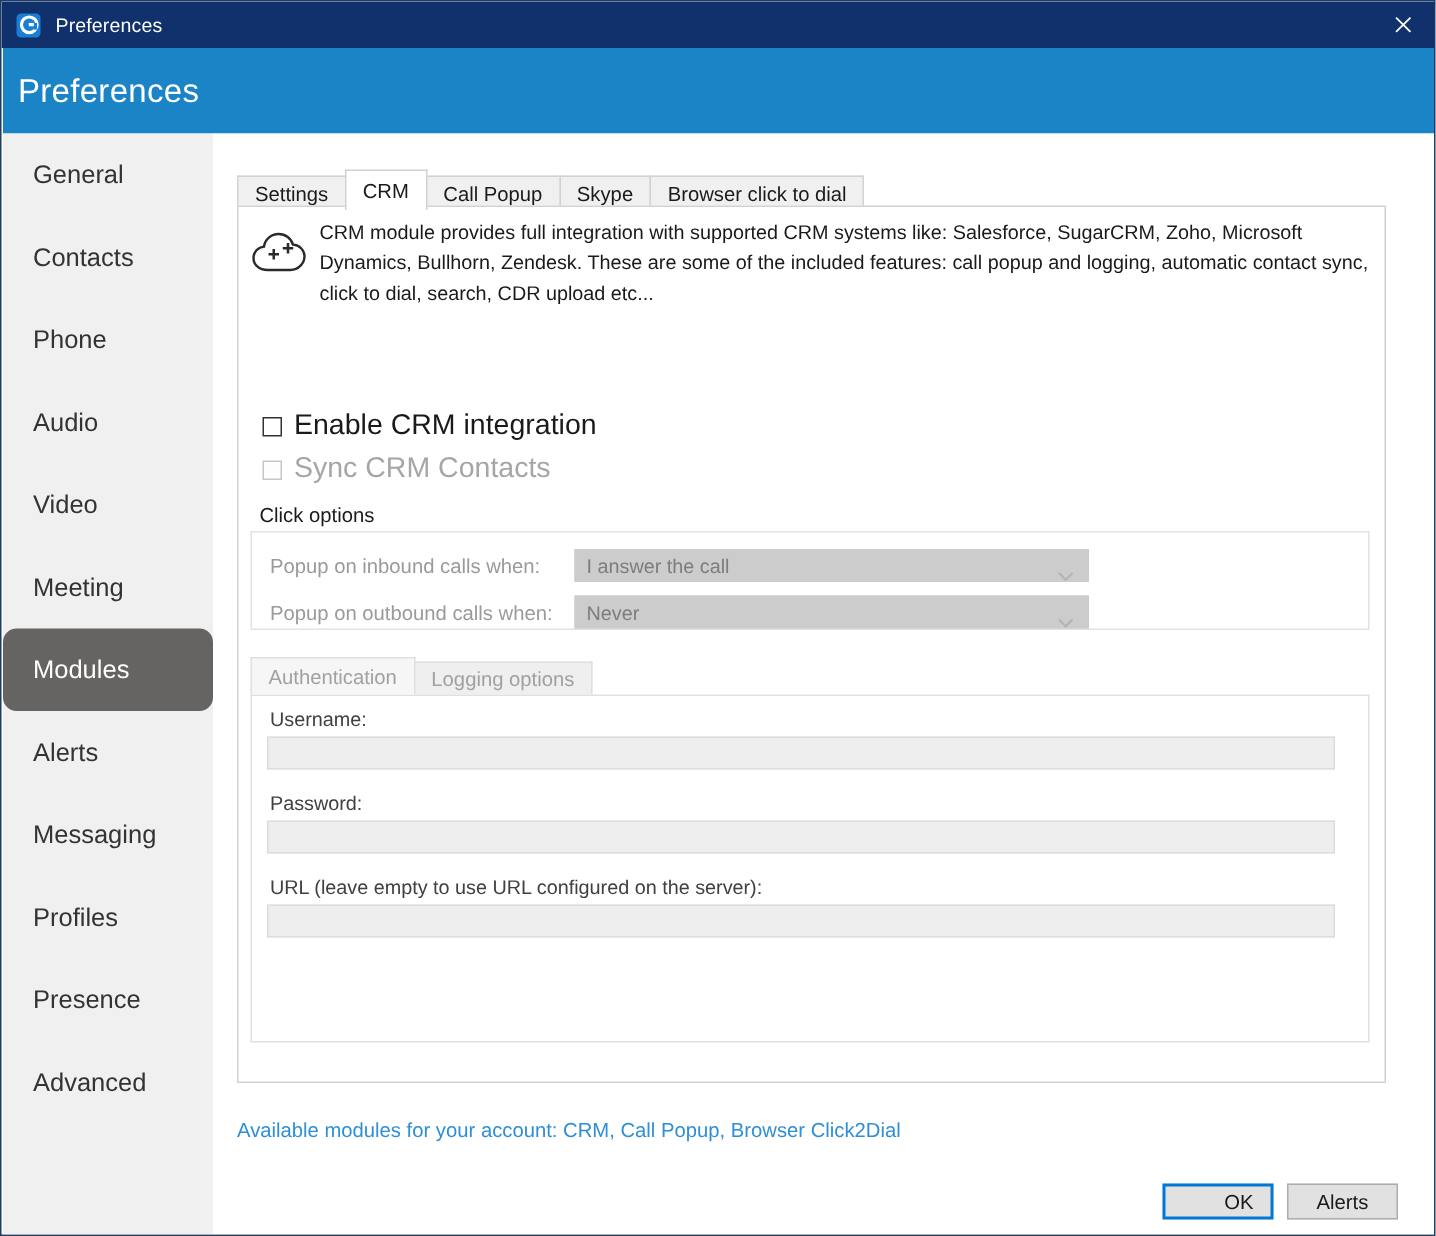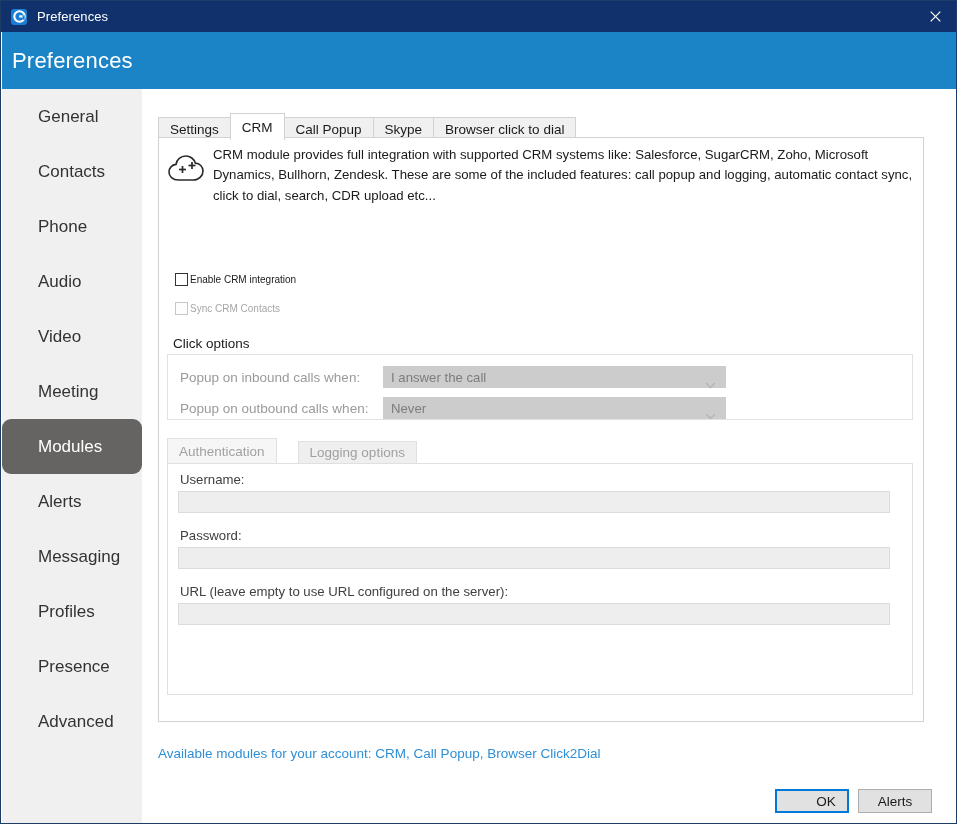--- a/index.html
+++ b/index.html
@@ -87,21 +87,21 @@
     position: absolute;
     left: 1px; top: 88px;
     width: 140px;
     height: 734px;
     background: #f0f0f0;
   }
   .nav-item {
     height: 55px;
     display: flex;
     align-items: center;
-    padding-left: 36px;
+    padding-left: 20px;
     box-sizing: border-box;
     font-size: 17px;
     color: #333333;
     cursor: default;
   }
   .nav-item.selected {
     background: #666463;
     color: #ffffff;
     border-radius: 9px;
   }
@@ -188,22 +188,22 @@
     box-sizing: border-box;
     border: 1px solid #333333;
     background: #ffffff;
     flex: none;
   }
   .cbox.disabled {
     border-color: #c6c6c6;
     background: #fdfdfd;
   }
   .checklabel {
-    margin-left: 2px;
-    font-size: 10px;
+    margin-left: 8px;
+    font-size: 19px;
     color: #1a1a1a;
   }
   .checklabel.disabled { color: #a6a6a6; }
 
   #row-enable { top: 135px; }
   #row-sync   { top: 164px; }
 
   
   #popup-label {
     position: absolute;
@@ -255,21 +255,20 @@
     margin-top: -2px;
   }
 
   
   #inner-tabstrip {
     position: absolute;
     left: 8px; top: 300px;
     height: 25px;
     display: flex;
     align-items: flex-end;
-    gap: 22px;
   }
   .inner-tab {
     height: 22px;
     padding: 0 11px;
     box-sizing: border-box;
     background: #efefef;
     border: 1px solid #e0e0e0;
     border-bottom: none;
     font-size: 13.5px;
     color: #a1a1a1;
★ ★ ★ ★
**Task instructions:** Gather and copy every line of the data in which the string "height" is found.

**Exercise result:**
     height: 734px;
     height: 55px;
     height: 25px;
     height: 22px;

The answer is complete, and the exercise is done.